Cependant, il faudra veiller, lors de la définition du programme d’action et de la mise en œuvre des travaux, à ce que les deux fonctionnalités écologiques et hydrauliques soient préservées.

Dans le cas n°3, une action sur ce milieu humide n’est pas nécessaire dans le cadre du PAPI. Cependant, il faudra veiller à ce que les fonctionnalités écologiques de ce milieu ne soient pas dégradées à cause de la mise en œuvre du PAPI.

Dans tous les cas, lorsque les fonctionnalités écologiques et hydrauliques risquent d’être impactées à la suite de travaux, la définition des actions doit être menée en appliquant les principes de la séquence Éviter-Réduire-Compenser (ERC) non seulement en termes de surfaces de zones humides impactées mais aussi en équivalence de fonctionnalités à préserver ou à compenser comme précisé dans le paragraphe C.4.2.
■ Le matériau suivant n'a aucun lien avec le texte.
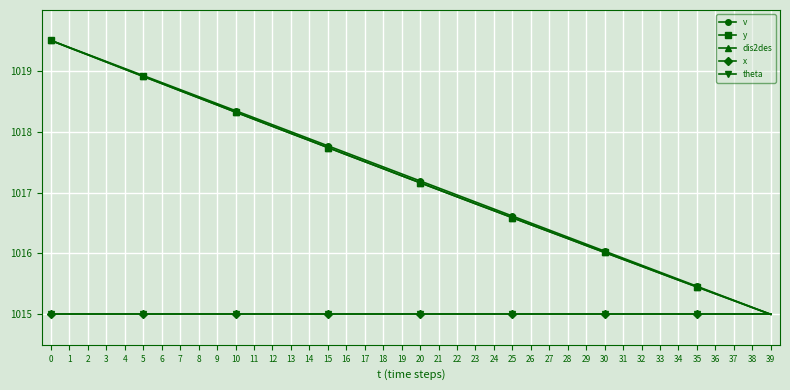

Which series changed the most between 9 and 35?

v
C.1.3.2.4 - Concentration des enjeux dans les zones littorales

Le littoral est un territoire complexe qui est soumis à plusieurs aléas (en particulier les submersions marines et l’érosion du trait de côte) et qui concentre de multiples enjeux en termes de développement économique, de tourisme, de biodiversité et d’urbanisme. Cela nécessite une approche transversale de la gestion des risques naturels sur ces zones (MEDDE, 2010).

Les enjeux associés aux zones littorales peuvent être regroupés en trois catégories au regard de leur vulnérabilité aux risques d’inondation (DGPR, 2010) :

• les enjeux incontournables regroupent les espaces urbanisés, le centre urbain, les campings et l’hôtellerie de plein air, les activités agricoles spécifiques (élevages sur prés salés, marais salants, ...), les espaces naturels agricoles ou forestiers qui participent à la propagation des aléas ;

• les enjeux complémentaires comportent les projets d’aménagements futurs des territoires qui peuvent participer à la propagation des aléas, les infrastructures et équipements particuliers (infrastructures de transport, établissements recevant du public, les crèches, les écoles ou les maisons de retraites, ...), les enjeux patrimoniaux, culturels et environnementaux et la typologie du bâti qui permet une approche de la vulnérabilité pour définir des prescriptions spécifiques ;

• les autres éléments de contexte (ciblés sur la gestion de crise) recensent les enjeux stratégiques pour la gestion de la crise (PC crise, centres de secours, centre d’hébergement de secours, l’évaluation de la vulnérabilité des différents réseaux, l’évaluation quantitative des populations exposées, la mise en perspective de l’évolution démographique et du contexte socio-économique du territoire).

Cette concentration de différents enjeux complexifie la priorisation des enjeux à protéger dans le cadre de la définition du programme d’actions du PAPI. Dans ce contexte, la phase de concertation sera essentielle pour aboutir à l’acceptabilité sociale des acteurs locaux de la stratégie de prévention des submersions marines décidée (cf C.2.2.3.3).